There are a few things worth remembering when working remotely:
- when working at home, make sure to prepare space exclusively for work – not for eating, watching TV, etc.
- dress and act as if you were at work
- stay available – when taking a longer break, make sure to communicate and let everybody know
- use your phone
- search for new solutions.
On the one hand, this is a huge challenge. On the other hand, based on my conversations with the teams, we learn a lot from it.
Would you agree that remote work from home generally means higher efficiency?
That depends on the actual work. With tasks requiring only my work and undivided attention, it may be easier to do that at home. Nothing distracts me. But with several different topics, suddenly it’s a big “snowball”. For instance, I am waiting for somebody to perform code review, and I need to communicate with another team – this leads to delays that could be avoided when working in the same room. On the other hand, associates say that it is tempting to work a little longer, because they don’t have to commute. This work-life balance can easily be lost – read an article on how to ensure the balance after work in a few easy steps.
Can you see any issues in communication between teams? As a Scrum Master, you have the complex view.
Every team has a Scrum Master, and in case of questions or doubts, it’s good to remember that there’s a Scrum Master in your team or a Scrum Master of another team you need to communicate with. We have established communication channels: some prefer to write, others prefer calling. Personally, I always remind everyone not to be afraid to contact others. Make those calls. It’s better to say things twice than not say them at all, or to assume that everybody knows that. In fact, they probably don’t.
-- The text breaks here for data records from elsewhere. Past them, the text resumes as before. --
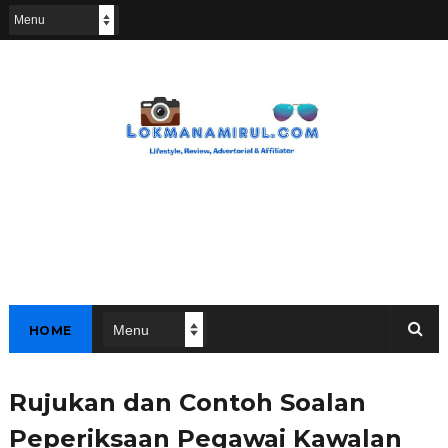
HOME
Rujukan dan Contoh Soalan
Peperiksaan Pegawai Kawalan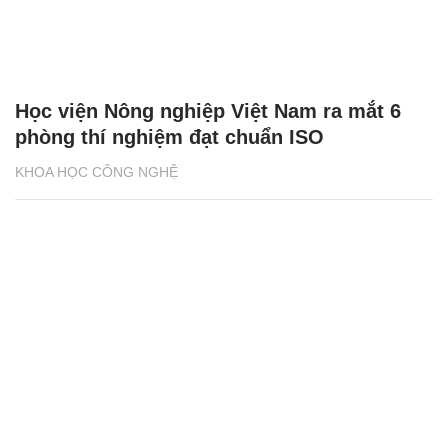
Học viện Nông nghiệp Việt Nam ra mắt 6
phòng thí nghiệm đạt chuẩn ISO
KHOA HỌC CÔNG NGHỆ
What about people who do not use Agile methodologies and do not have a Scrum Master? What can they do to cope with remote work?
Back in the days when I worked for international customers, I was the last person leaving the office. There was no team leader or manager to help me. Keep in mind some basic rules of communication. It’s better to call someone twice than to miss some important information. You have to search for the most effective communication methods. Some will answer your calls right away, while others have tons of work and will not respond to 5 e-mails. I think that in such non-agile environments communication is the common denominator. You have to have the need to know what the person on the other side of the line wants from you, who they are, how to communicate with them, how to get information from them, and what they need from you.
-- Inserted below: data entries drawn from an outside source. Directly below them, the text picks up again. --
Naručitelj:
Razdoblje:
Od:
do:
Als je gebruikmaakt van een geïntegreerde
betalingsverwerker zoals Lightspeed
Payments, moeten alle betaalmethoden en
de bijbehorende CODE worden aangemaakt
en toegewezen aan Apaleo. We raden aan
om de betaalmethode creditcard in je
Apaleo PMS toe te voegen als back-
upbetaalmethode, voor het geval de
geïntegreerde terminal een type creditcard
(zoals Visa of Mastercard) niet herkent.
Have you introduced any enhancements or new procedures after the first week of remote work? Or was it too soon for that?
New things come up almost every day. One thing I particularly liked was a board to monitor the progress of tasks at hand. This is a similar visual tool, a very simple one, and yet that’s something we missed. It turns out that with the wide range of free tools, you can create such a board and put it into use (e.g. in Miro or Mural). The tool is very intuitive. It takes ca. 5 minutes to learn how to use it. I have created such a board for my team to mimic the style of work that they are used to. One look at the board and I know where I am and where the rest of the team is. It works great.